Highlighting the unprecedented nature of this subsidy, Amari underscores the imperative of ensuring companies’ operational profitability. Japan envisions becoming a pivotal player in the semiconductor supply chain. Furthermore, contingent on the development scenario, the government is committed to evaluating subsidy reductions, with a pledge to support various schemes for establishing Japan as a long-term semiconductor hub.
As of now, the construction of TSMC’s first-phase fab in Kumamoto is advancing rapidly, with the total workforce anticipated to surpass a thousand. The team is preparing for a timely production launch in 2024.
Although the Kumamoto fab’s announcement and construction preceded that of the U.S. Arizona fab, set to commence production in 2025, TSMC’s Kumamoto fab is garnering robust support from official Japanese channels and partners including SONY Semiconductor Solutions and Denso. The fab is set to utilize 22/28 nm and 12/16 nm processes, with a total capital expenditure of 8.6 billion USD. The Japanese Ministry of Economy, Trade and Industry(METI) granted approval for a subsidy of 476 billion yen in June 2022, which represents approximately 40% of total capital expenditure is supported by the subsidy.

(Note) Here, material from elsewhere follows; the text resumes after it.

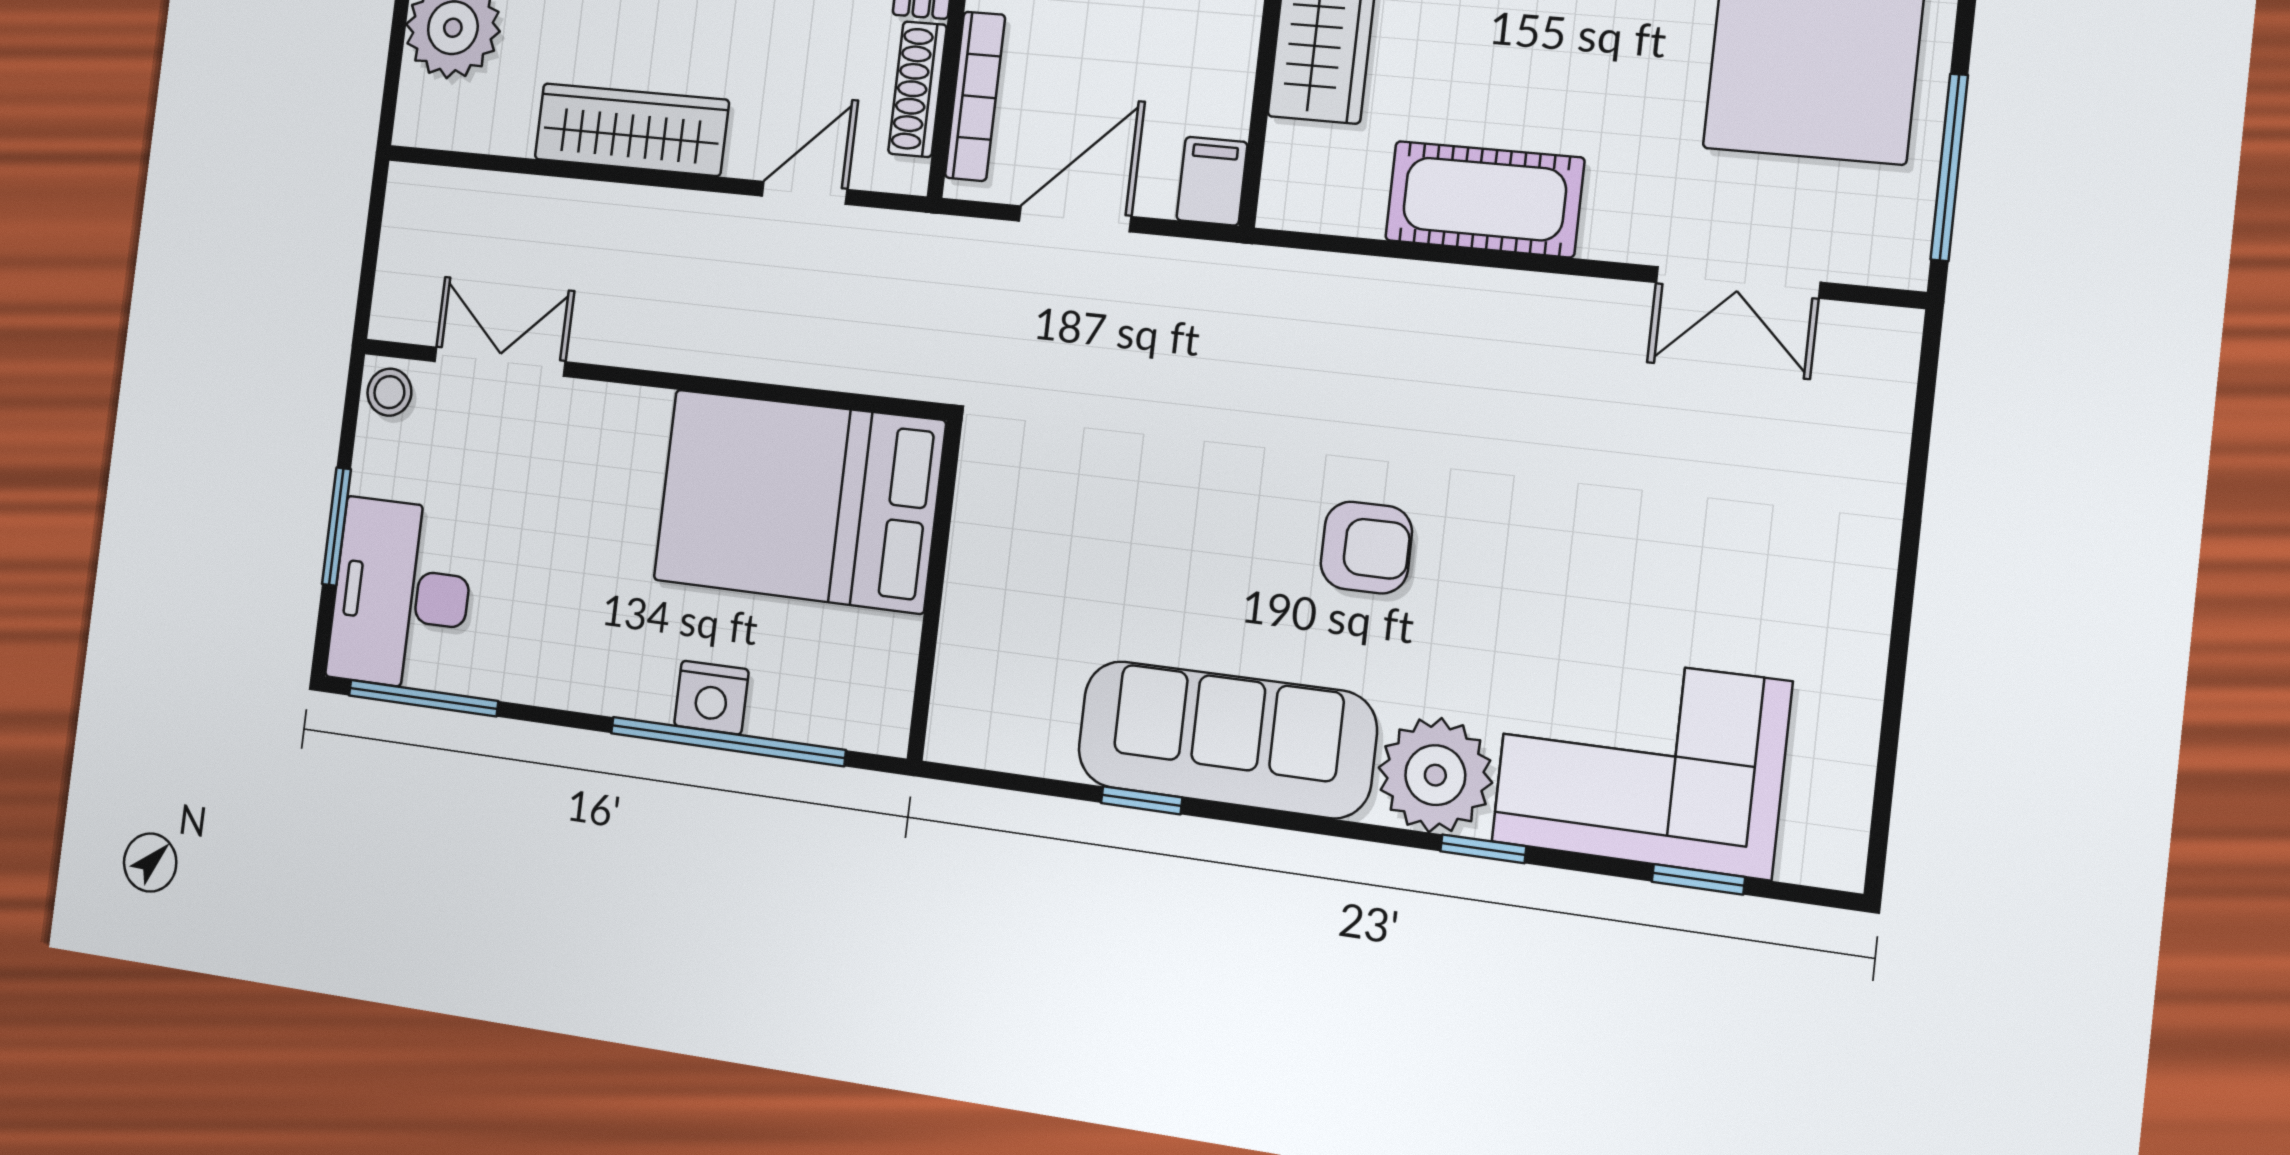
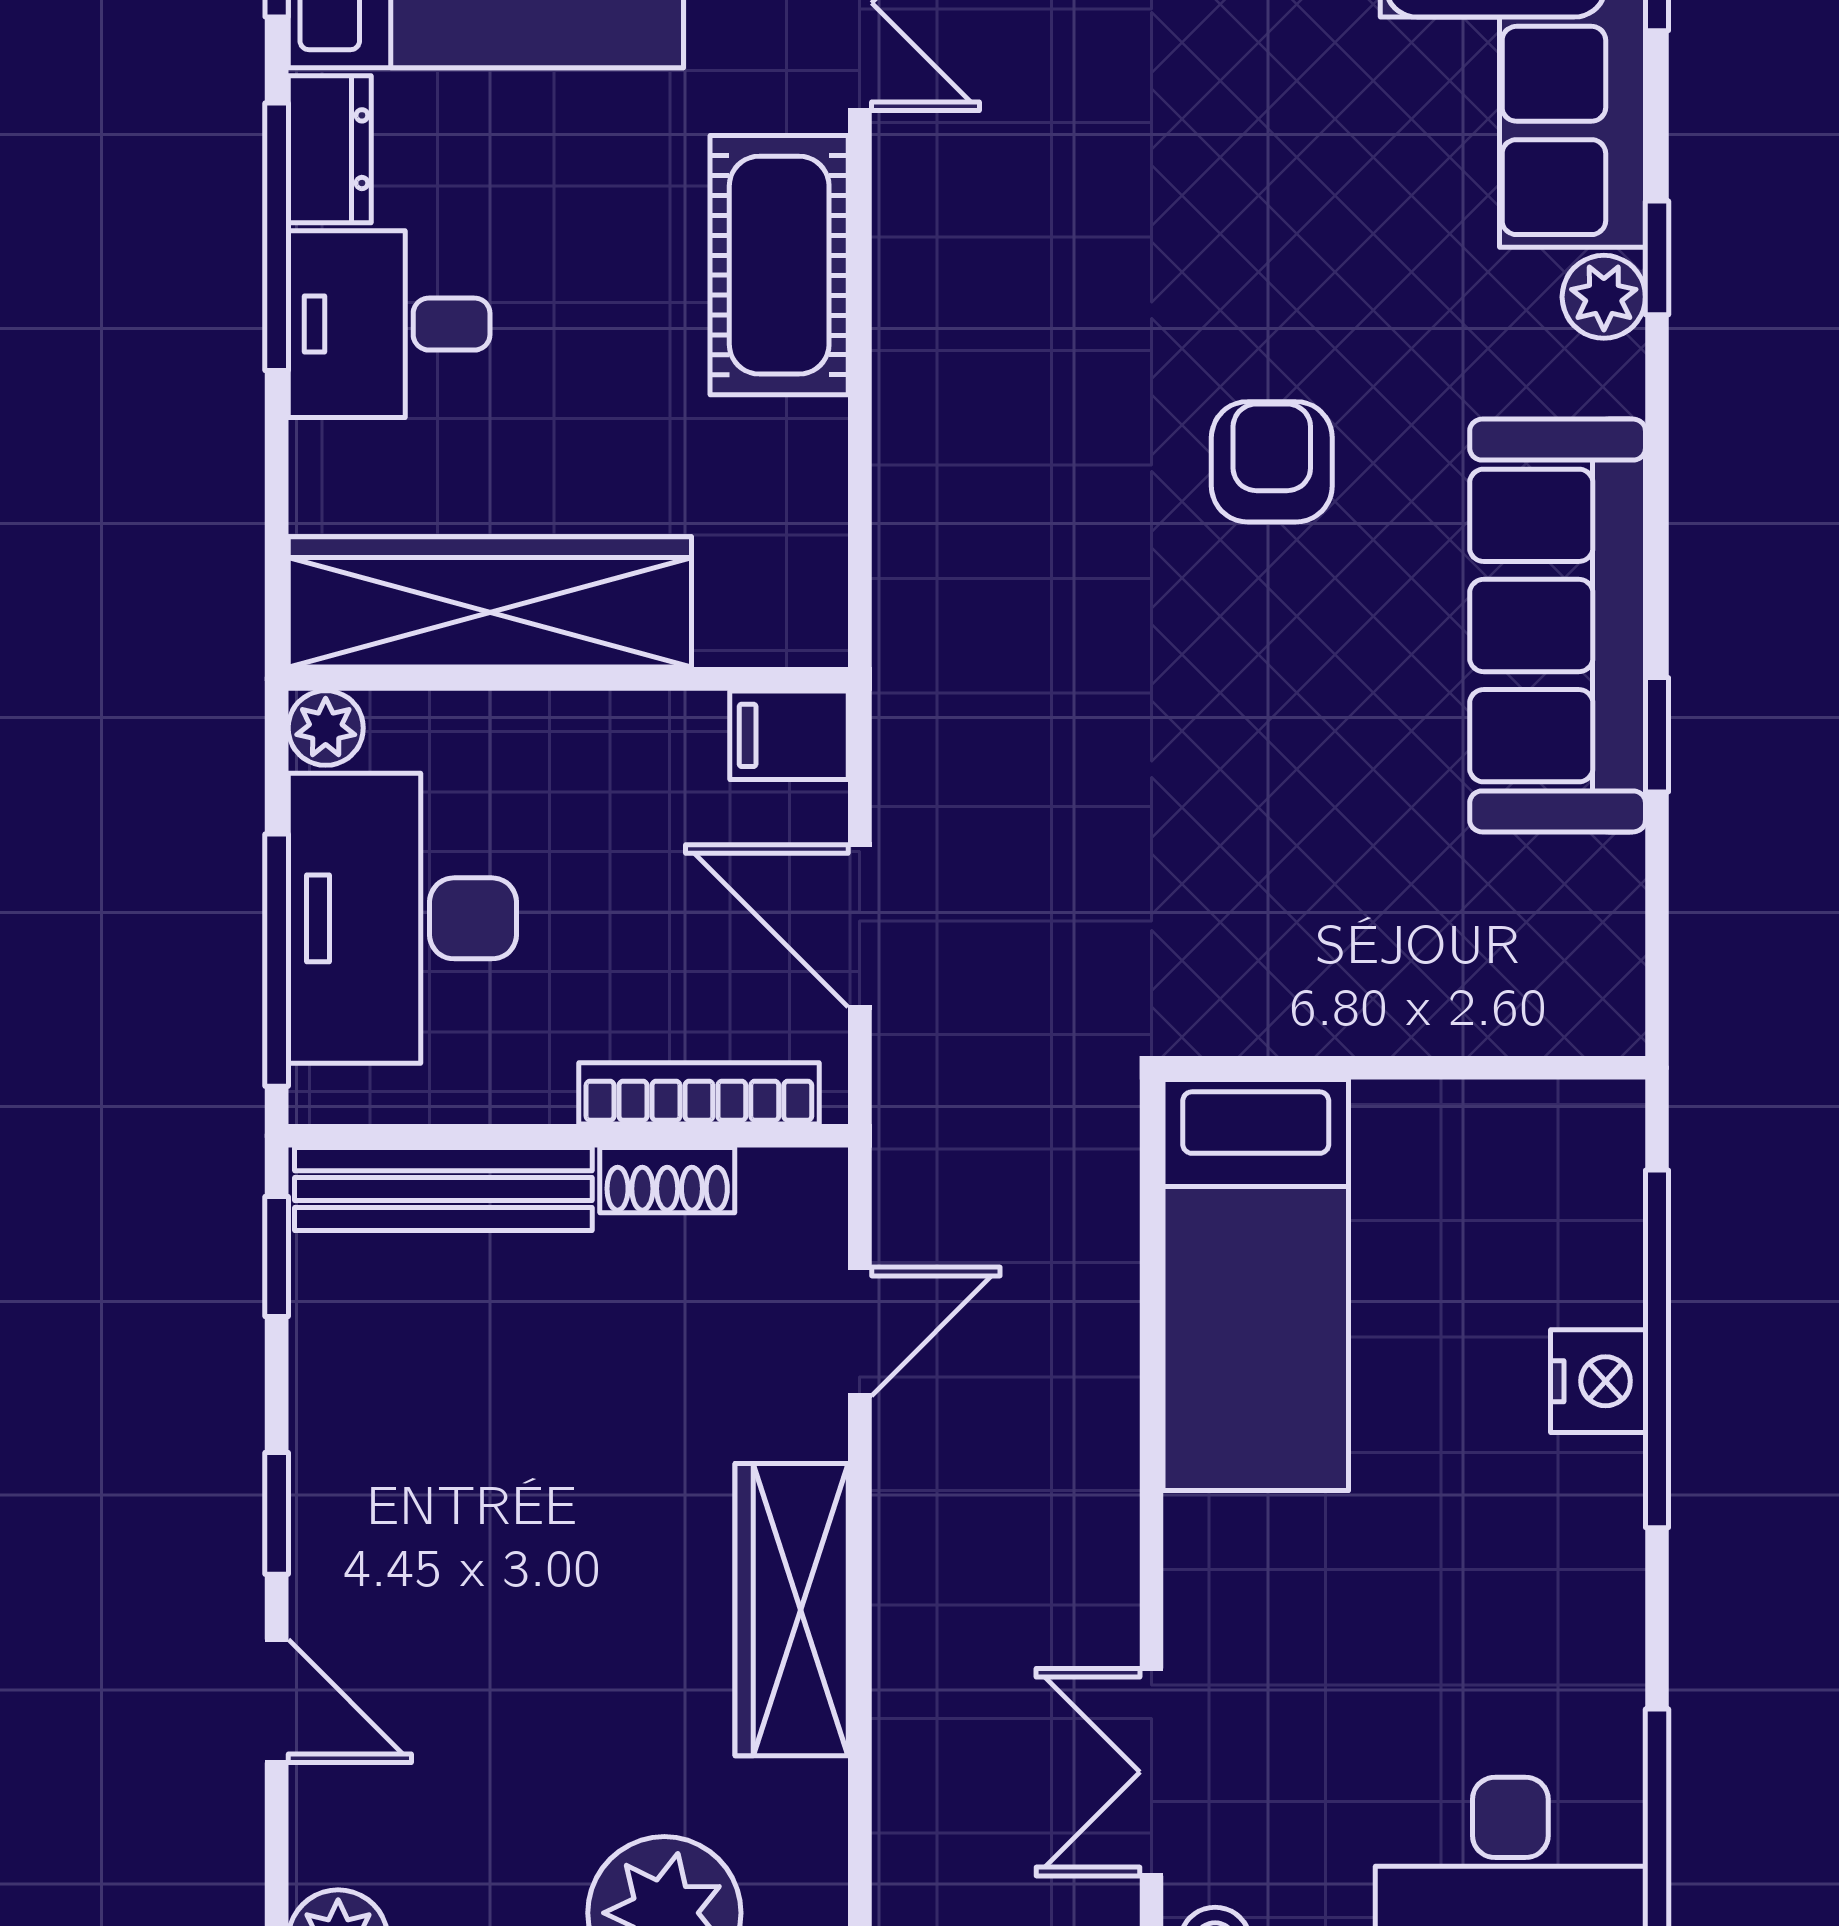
shoe rack: (917, 89) -> (667, 1180), width x0.70
door: (805, 193) -> (860, 1332), swing flipped
cot: (1484, 199) -> (779, 265), moved
bed: (799, 501) -> (1256, 1285), width x0.67
plant: (1435, 775) -> (1604, 297), width x0.53, depth x0.53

TSMC is in the process of constructing a semiconductor factory in Kikuyo-cho, Kumamoto Prefecture, Kyushu, Japan (referred to as Plant 1). Production is expected to commence in December 2024. Besides this facility, TSMC has shown interest in establishing a second plant in Japan (referred to as Plant 2). According to Japanese reports, the government is considering providing TSMC with a substantial subsidy of up to 900 billion Japanese Yen for Plant 2.

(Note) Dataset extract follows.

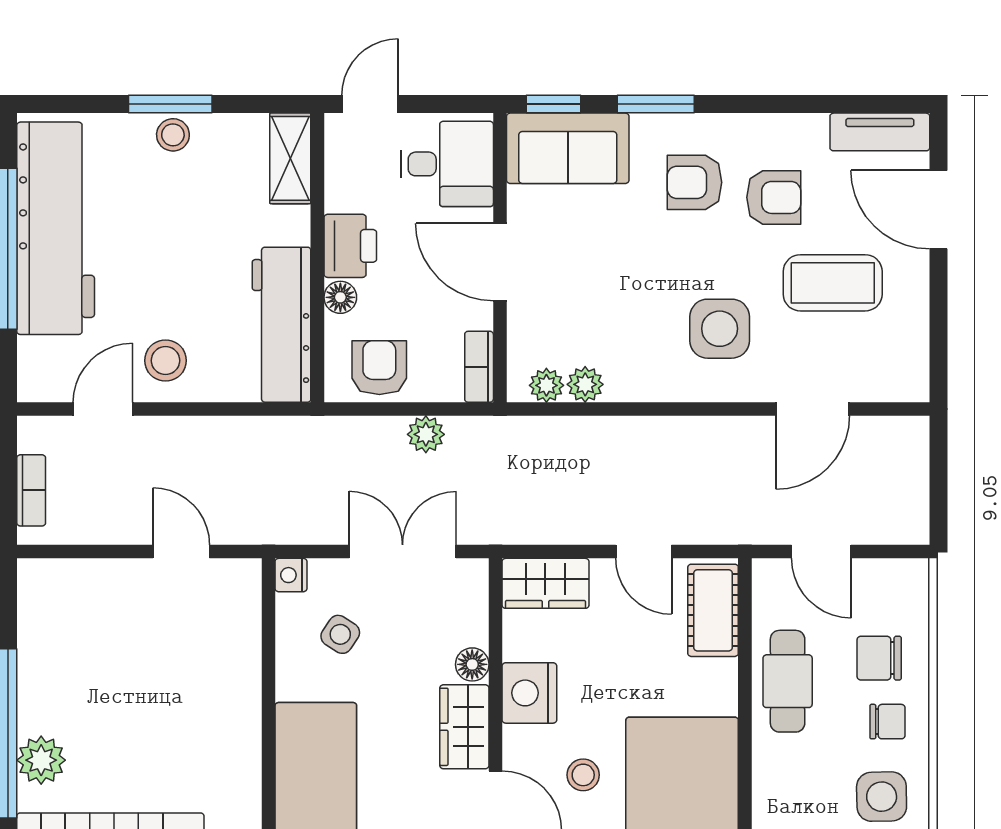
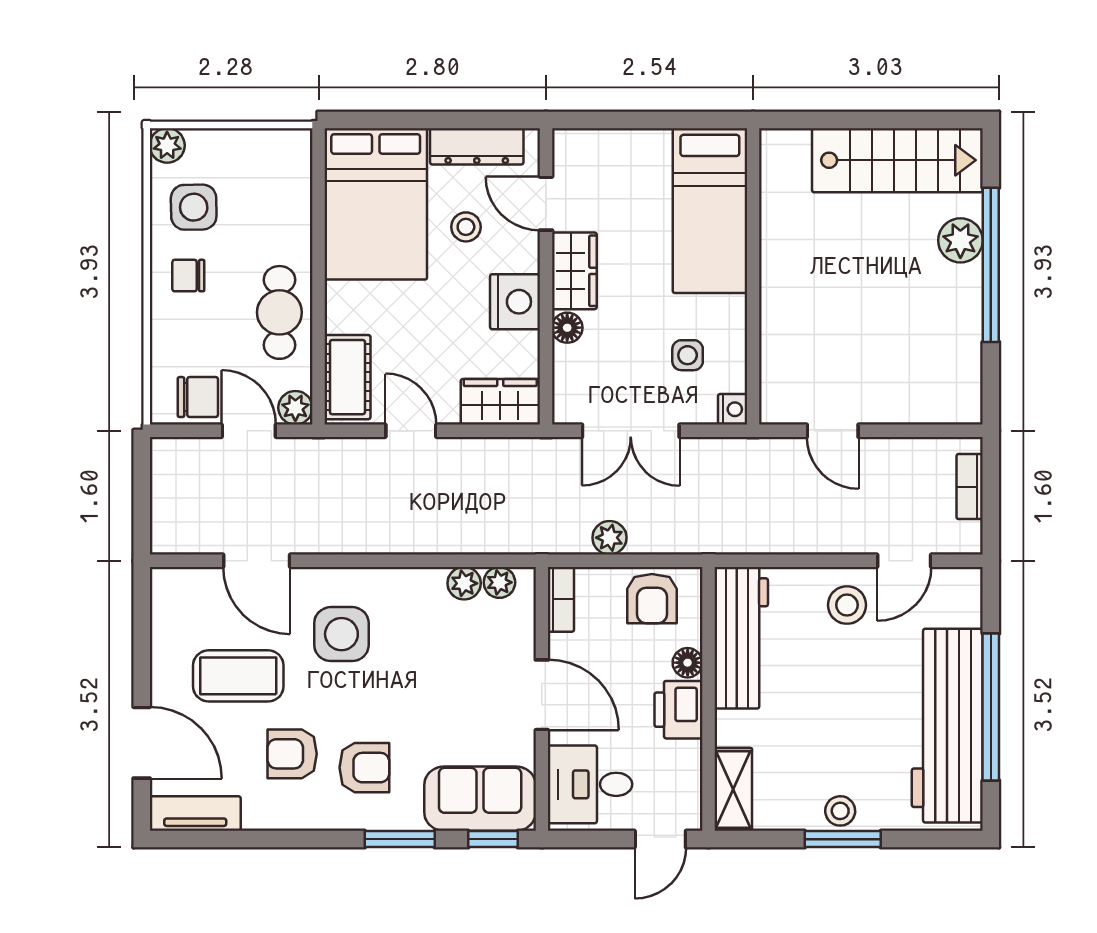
door: (813, 409) -> (257, 561), swing flipped
plant: (770, 577) -> (295, 408), added
side table: (340, 634) -> (688, 355), turned -33
chair: (879, 658) -> (198, 397), moved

On October 4, during the Public-Private Partnership Forum on Increasing Domestic Investment led by Japanese Prime Minister Fumio Kishida, plans were announced for economic measures to be finalized within October. The Ministry of Economy, Trade, and Industry of Japan (METI) will request a budget of 3.4 trillion Japanese Yen to establish three funds supporting semiconductor production and research and development. These funds are the ” Research and Development Project of the Enhanced Infrastructures for Post-5G Information and Communication Systems,” the “Specified Semiconductor Funding Program,” and the “Ensuring Stable Supply Support Fund.”

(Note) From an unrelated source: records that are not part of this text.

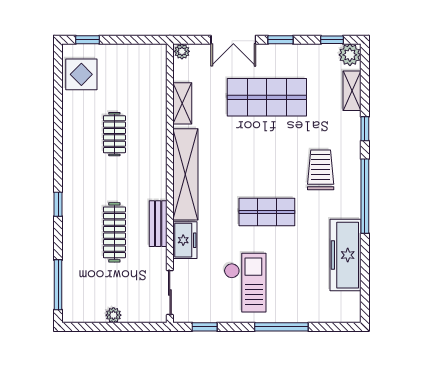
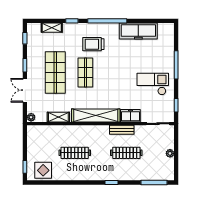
double door: (233, 40) -> (25, 90), swing flipped
plant: (350, 55) -> (33, 29), removed
clothes rail: (114, 134) -> (75, 153), width x1.36
shop shelf: (267, 212) -> (85, 72), moved

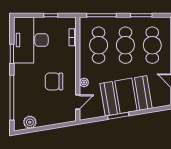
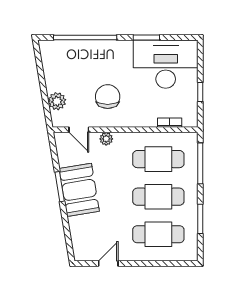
booth: (126, 96) -> (79, 190), width x0.73, depth x0.70
plant: (30, 122) -> (57, 101), moved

As reported by Asahi Shimbun, sources suggest that the METI deems it necessary to grant 900 billion Japanese Yen in subsidies for TSMC’s proposed Plant 2, nearly 600 billion Japanese Yen for the “Rapidus” national team aiming to produce next-gen semiconductor chips domestically, and 700 billion Japanese Yen for traditional chips like Sony CMOS image sensors.
The Japanese government will allocate the required funds for these economic measures in the 2023 fiscal year supplementary budget. If the METI’s budget request is approved, the budget for semiconductor-elated activities in the 2023 fiscal year supplementary budget (3.4 trillion Japanese Yen) will be 2.6 times higher than that in the 2022 fiscal year supplementary budget (1.3 trillion Japanese Yen).
The Kishida administration also announced plans to ease land restrictions for crucial manufacturing facilities such as semiconductor plants during the forum. As early as December, local governments will be able to issue development permits for agricultural land, forests, and other areas.
Before that, local governments could only grant permits for industries related to food logistics, data centers, and plant facilities. Now, this is being expanded to include vital strategic materials. Furthermore, changing the land category from agricultural land often required approvals from multiple government departments, a process that could take more than a year. In the future, these procedures are expected to be shortened to around four months.